Pflegegeld wird gewährt wenn

  • ein ständiger Pflegebedarf aufgrund körperlicher, geistiger oder psychischer Behinderung vorliegt,
  • dieser mehr als 60 Stunden monatlich beträgt und zumindest 6 Monate andauern wird und
  • in Österreich durchgeführt wird.
Der Antrag auf Pflegegeld wird bei dem zuständigen Sozialversicherungsträger eingereicht, der den tatsächlichen Pflegebedarf ermittelt. Das Pflegegeld wird je nach Aufwand in sieben Stufen bemessen. Im Falle einer demenziellen Erkrankung kann ein Erschwerniszuschlag in der Höhe von 25 Stunden pro Monat (Fixwert) berücksichtigt werden.

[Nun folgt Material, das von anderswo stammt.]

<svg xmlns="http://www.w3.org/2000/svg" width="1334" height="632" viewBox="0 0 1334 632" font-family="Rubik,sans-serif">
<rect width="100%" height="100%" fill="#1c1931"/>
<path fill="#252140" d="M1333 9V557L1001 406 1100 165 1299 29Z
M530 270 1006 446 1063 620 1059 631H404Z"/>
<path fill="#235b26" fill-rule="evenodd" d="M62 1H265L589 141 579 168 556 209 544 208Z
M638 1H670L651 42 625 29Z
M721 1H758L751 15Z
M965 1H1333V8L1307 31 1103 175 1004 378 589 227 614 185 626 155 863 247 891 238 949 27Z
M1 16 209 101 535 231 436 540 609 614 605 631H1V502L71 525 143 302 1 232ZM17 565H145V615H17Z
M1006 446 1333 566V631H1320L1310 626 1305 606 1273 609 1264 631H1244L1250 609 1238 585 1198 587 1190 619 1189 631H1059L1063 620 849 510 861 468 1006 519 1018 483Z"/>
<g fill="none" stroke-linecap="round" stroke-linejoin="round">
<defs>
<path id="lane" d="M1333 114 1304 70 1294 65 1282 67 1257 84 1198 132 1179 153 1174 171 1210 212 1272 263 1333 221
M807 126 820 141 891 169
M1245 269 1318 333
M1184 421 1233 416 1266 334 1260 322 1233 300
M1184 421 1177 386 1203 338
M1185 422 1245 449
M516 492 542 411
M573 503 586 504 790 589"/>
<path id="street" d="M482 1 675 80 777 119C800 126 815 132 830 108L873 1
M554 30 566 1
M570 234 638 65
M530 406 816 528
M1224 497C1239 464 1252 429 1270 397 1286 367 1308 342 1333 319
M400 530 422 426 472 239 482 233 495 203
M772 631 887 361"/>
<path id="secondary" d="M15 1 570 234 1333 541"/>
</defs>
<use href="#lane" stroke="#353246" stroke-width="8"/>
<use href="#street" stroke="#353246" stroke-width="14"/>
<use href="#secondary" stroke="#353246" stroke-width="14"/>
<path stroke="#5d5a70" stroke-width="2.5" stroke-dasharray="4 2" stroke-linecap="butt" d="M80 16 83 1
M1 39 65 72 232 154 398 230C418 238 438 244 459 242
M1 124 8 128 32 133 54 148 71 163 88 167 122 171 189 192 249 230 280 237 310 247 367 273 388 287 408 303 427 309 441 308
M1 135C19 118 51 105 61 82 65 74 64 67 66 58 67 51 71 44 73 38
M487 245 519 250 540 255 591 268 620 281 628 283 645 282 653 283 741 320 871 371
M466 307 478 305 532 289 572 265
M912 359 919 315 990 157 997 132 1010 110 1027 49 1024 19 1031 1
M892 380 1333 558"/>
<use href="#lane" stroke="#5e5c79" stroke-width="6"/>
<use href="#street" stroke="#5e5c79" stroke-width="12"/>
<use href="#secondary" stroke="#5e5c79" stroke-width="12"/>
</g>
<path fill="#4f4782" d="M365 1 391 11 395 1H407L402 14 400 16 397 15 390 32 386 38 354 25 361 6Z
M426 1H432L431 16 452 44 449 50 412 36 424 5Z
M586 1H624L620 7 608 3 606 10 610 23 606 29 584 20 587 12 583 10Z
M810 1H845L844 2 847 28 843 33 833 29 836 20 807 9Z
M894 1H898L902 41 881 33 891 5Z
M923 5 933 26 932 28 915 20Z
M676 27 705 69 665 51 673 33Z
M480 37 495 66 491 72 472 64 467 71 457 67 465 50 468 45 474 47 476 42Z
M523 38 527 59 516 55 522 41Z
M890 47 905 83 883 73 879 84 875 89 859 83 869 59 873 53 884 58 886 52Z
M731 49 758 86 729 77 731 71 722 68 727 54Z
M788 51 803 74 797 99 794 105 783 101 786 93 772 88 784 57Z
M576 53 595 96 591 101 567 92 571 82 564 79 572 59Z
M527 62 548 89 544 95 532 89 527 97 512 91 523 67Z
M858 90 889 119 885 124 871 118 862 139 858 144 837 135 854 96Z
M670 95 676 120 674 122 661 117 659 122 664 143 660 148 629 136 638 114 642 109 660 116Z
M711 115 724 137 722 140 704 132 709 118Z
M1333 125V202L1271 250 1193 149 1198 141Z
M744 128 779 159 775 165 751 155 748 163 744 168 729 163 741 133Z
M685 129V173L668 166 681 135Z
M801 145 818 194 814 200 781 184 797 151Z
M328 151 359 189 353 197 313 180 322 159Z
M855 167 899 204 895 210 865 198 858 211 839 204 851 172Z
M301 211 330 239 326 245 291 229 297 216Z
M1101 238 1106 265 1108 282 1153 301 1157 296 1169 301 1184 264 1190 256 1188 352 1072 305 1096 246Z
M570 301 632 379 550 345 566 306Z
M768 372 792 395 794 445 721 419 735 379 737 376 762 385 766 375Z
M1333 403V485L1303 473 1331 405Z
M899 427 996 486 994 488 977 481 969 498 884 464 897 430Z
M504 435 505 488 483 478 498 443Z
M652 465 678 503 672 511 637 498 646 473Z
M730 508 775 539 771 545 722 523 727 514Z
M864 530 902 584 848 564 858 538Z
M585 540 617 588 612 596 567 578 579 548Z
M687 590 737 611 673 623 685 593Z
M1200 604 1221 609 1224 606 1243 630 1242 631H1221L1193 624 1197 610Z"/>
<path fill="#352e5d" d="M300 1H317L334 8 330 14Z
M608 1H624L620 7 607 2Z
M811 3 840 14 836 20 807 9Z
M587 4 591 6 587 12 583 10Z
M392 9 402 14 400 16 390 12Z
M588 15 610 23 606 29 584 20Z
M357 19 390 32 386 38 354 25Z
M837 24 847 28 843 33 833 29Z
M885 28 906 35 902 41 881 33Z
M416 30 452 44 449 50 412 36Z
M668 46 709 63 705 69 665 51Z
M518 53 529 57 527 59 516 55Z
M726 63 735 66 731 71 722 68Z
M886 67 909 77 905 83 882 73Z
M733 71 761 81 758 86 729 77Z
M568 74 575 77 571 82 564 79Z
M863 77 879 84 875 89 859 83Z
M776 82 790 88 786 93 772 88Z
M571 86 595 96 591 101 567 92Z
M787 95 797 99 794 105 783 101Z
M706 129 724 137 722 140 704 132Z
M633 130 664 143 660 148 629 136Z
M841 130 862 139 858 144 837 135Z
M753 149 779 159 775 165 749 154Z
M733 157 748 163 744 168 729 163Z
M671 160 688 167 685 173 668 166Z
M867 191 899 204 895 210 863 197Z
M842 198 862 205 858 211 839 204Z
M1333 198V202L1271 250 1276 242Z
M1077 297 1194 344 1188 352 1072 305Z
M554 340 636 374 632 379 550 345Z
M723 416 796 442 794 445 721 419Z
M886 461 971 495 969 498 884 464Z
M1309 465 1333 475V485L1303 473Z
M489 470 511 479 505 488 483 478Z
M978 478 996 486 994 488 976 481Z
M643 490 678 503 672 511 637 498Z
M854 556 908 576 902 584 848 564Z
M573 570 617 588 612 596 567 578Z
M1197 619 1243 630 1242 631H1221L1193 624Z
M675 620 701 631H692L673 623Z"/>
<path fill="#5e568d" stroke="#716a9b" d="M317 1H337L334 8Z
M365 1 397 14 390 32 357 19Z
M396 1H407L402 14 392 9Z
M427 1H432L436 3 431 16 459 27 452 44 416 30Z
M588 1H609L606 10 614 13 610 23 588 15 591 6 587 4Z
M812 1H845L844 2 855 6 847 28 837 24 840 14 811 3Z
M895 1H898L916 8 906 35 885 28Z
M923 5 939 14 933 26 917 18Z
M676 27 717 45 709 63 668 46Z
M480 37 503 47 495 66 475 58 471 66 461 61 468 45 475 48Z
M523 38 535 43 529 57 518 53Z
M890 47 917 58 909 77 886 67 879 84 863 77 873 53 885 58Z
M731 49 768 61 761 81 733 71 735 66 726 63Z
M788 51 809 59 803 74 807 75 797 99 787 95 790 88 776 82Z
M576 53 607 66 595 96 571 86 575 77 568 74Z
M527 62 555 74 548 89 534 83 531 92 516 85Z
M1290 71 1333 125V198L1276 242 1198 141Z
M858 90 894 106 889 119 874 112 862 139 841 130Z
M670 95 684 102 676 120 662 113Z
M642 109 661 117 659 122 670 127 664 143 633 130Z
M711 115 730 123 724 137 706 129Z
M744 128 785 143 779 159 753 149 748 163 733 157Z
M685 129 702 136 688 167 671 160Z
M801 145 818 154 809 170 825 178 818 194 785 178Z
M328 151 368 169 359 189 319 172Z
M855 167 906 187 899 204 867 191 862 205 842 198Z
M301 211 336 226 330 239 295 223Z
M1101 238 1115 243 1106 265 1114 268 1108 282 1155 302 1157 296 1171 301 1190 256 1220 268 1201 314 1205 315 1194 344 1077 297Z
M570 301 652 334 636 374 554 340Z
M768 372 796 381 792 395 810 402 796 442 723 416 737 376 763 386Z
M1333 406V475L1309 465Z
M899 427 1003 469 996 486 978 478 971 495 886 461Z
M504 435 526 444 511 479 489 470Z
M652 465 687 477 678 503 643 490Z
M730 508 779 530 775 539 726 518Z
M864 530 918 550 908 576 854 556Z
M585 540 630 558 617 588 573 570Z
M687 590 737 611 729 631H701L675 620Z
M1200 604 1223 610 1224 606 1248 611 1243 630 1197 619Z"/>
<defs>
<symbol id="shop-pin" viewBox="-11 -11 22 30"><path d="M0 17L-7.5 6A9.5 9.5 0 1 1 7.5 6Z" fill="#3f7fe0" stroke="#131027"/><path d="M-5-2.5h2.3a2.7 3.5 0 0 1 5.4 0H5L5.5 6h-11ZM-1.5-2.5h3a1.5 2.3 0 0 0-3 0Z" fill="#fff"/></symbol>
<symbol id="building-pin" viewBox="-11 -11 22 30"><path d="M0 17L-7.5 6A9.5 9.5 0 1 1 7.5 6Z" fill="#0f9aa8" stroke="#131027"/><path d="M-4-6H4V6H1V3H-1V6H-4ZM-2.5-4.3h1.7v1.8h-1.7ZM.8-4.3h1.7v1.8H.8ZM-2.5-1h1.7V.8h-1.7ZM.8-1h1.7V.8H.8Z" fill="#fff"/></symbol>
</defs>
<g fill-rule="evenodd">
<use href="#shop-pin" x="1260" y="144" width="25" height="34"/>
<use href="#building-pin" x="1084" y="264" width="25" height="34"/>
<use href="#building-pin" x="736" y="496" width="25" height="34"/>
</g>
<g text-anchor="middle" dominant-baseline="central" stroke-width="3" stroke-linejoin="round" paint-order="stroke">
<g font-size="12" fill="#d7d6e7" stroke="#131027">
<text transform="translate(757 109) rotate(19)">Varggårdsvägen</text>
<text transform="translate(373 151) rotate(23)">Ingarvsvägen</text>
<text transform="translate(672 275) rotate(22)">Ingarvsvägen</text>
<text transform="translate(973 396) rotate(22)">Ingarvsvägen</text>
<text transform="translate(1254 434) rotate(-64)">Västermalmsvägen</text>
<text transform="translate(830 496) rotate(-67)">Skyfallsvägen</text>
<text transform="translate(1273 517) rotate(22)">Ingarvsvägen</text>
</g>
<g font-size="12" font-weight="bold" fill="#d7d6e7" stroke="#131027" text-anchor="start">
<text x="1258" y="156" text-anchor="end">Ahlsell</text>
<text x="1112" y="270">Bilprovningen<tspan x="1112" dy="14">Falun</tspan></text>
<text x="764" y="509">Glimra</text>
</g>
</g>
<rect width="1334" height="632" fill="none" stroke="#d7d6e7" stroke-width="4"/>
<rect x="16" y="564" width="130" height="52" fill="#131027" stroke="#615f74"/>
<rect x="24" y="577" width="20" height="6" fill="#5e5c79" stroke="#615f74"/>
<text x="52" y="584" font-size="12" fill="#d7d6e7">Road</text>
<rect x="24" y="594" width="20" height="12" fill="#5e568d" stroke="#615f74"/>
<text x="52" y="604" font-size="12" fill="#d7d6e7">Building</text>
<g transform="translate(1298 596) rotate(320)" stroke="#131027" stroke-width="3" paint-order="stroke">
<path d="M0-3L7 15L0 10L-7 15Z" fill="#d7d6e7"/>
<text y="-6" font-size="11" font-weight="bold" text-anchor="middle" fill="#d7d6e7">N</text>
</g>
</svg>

Die Führung eines Pflegetagebuchs ist für die Bemessung nützlich. (Mehr Informationen: www.sozialministeriumservice.at )

Behindertenausweis

Der Behindertenausweis bringt keine finanzielle Zuwendungen, dafür eine indirekte finanzielle Begünstigungen durch Steuerfreibeträge. Ist der Erkrankte nicht mehr in der Lage öffentliche Verkehrsmittel zu nutzen besteht die Möglichkeit einen Parkausweis zu beantragen. Dies muss als Vermerk der “Unzumutbarkeit der Benützung öffentlicher Verkehrsmittel wegen dauerhafter Mobilitätseinschränkung aufgrund einer Behinderung“ eingetragen werden. Dieser Eintrag ermöglicht die Befreiung von der motorbezogenen Versicherungssteuer, Befreiung von Parkgebühren sowie den Erhalt einer Gratis-Jahresvignette von der Asfinag.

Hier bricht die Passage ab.